Problem to work on:
Give the count of lines in the records below that contain "style", and say nothing more.

Provided records:
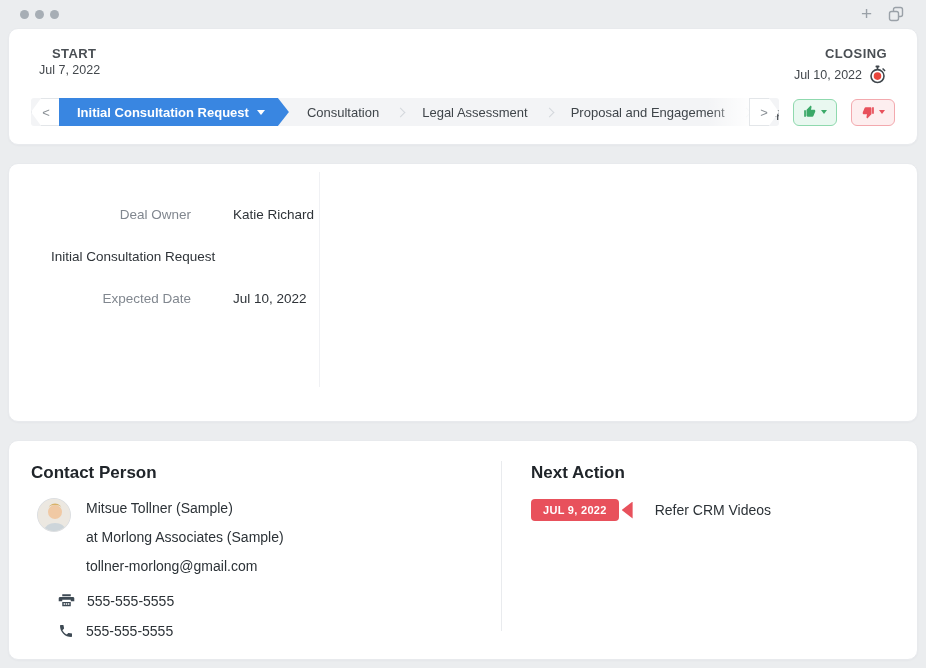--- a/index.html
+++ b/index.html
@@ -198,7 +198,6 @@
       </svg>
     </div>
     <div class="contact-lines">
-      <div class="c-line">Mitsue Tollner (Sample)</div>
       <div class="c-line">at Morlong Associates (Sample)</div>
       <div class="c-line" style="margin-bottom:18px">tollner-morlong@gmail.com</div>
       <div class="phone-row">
---
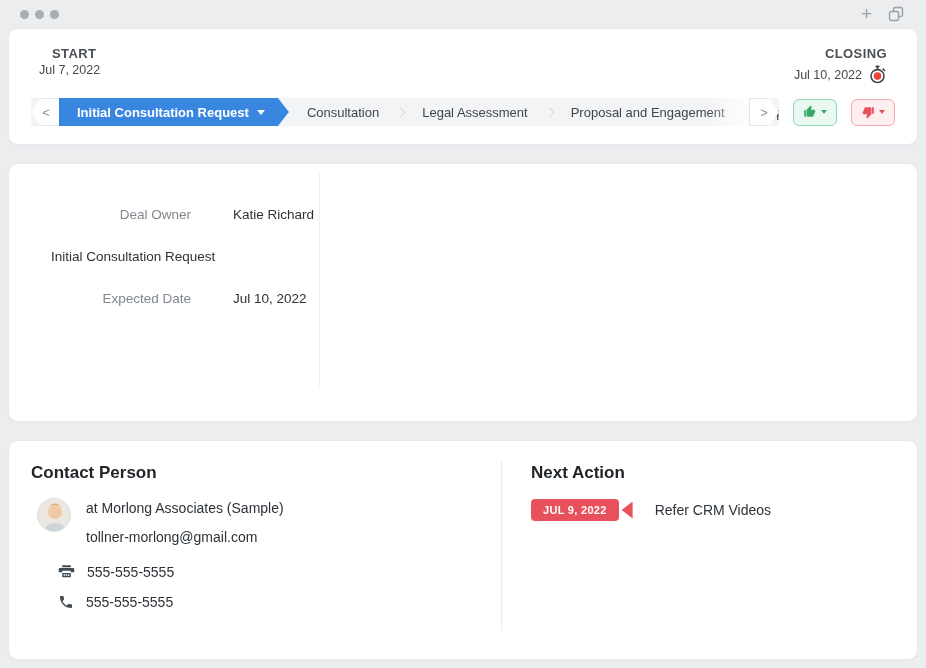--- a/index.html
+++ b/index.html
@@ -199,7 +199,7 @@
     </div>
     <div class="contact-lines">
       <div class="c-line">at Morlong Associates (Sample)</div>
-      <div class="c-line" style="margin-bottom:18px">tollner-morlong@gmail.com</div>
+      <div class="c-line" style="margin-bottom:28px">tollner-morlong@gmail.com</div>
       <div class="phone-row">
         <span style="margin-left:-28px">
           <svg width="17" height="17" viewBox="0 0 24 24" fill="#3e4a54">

Written answer:
4